Toute une nuit von Chantal Akerman

Toute une nuit von Chantal Akerman

In diesem Kino ist Nostalgie ein Gefühl, das sich im Jetzt verankert. Hou Hsiao-Hsien hat in seinem Millenium Mambo auf unfassbar geniale Weise genau diese zeitliche Verdrehung der Gefühle im Kino kommentiert. Ein Szenario in der ganz nahen Zukunft wird mit dem bedauernden Ton eines Flashbacks erzählt.
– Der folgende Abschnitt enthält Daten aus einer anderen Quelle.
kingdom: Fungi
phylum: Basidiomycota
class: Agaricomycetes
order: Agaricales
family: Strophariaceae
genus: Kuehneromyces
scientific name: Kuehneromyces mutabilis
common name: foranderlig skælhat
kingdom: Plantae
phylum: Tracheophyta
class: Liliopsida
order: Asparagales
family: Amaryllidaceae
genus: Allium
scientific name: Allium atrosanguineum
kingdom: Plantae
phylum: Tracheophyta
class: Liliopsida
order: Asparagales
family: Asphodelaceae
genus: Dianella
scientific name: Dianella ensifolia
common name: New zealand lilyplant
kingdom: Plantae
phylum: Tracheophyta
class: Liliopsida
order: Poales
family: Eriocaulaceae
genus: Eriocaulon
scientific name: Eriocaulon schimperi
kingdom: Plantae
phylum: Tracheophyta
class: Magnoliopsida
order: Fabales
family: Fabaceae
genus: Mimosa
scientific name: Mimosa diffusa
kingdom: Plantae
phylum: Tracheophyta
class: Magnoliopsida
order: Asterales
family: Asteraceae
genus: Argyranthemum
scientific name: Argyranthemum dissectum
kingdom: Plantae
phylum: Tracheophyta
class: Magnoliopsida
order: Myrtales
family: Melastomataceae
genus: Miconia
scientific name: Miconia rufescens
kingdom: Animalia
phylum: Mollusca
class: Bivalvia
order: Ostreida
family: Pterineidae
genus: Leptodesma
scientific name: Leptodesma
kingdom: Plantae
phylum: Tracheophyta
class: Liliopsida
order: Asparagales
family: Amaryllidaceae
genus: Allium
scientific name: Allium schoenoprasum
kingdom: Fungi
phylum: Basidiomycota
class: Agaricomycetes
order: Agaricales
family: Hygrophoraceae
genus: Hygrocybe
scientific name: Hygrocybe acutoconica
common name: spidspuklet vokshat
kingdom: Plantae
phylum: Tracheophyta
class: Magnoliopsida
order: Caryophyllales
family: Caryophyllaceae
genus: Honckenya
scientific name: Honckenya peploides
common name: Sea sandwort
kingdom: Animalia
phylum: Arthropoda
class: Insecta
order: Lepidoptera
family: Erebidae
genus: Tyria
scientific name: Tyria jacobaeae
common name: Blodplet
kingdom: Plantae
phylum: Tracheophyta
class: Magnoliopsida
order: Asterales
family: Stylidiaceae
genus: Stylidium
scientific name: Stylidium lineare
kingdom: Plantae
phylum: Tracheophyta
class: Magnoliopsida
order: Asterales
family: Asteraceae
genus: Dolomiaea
Das Kino erzählt von der Zukunft, Vergangenheit und Gegenwart zugleich. Das muss sich weder in existenziellen Sci-Fi-Spielereien äußern noch in großen Gefühlen. Es darf auch eine ganz nüchterne Feststellung sein. In diesem Kino kann es nicht die Aufgabe eines Filmkritikers sein, sich exklusiv mit zeitgenössischen Filmproduktionen zu befassen, da es vielleicht Filme gibt, die über das Hier und Jetzt des Kinos und der Welt mehr sagen als Filme des Jahres 2015, die das aber gar nicht sagen müssen, weil sie für sich selbst vielleicht genug sind und damit auch genug für jede Art der Vermittlung, Programmierung und Besprechung. Ich betone, dass eine öffentliche Besprechung aktueller Filme so oder so unabdingbar ist. Es ist eher eine Frage des Umfangs und der Alternativen, aus dieser Sklavenhaltung auszutreten. Nun gibt es in dieser Hinsicht ja bereits viele Auswüchse und versuche im Internet. Nischen für Unbezahlte, Hobbies für Leidenschaftliche. Aber wenn die Kritik den Filmen folgt, dann werden weitere Schritte in diese Richtung womöglich unumgänglich. Sieht man sich an in welcher Regelmäßigkeit große Filmemacher sich in der Zwischenzeit auf vergangenes Kino berufen und dabei dessen Unvergänglichkeit betonen, sich sowohl formal als auch inhaltlich in einem Austausch mit diesem Kino befinden, dann wird es Zeit, dass man das weder als verklärte Nostalgie betrachtet noch als Romantik sondern schlicht akzeptiert, dass das Kino nur in der Gegenwart sein kann.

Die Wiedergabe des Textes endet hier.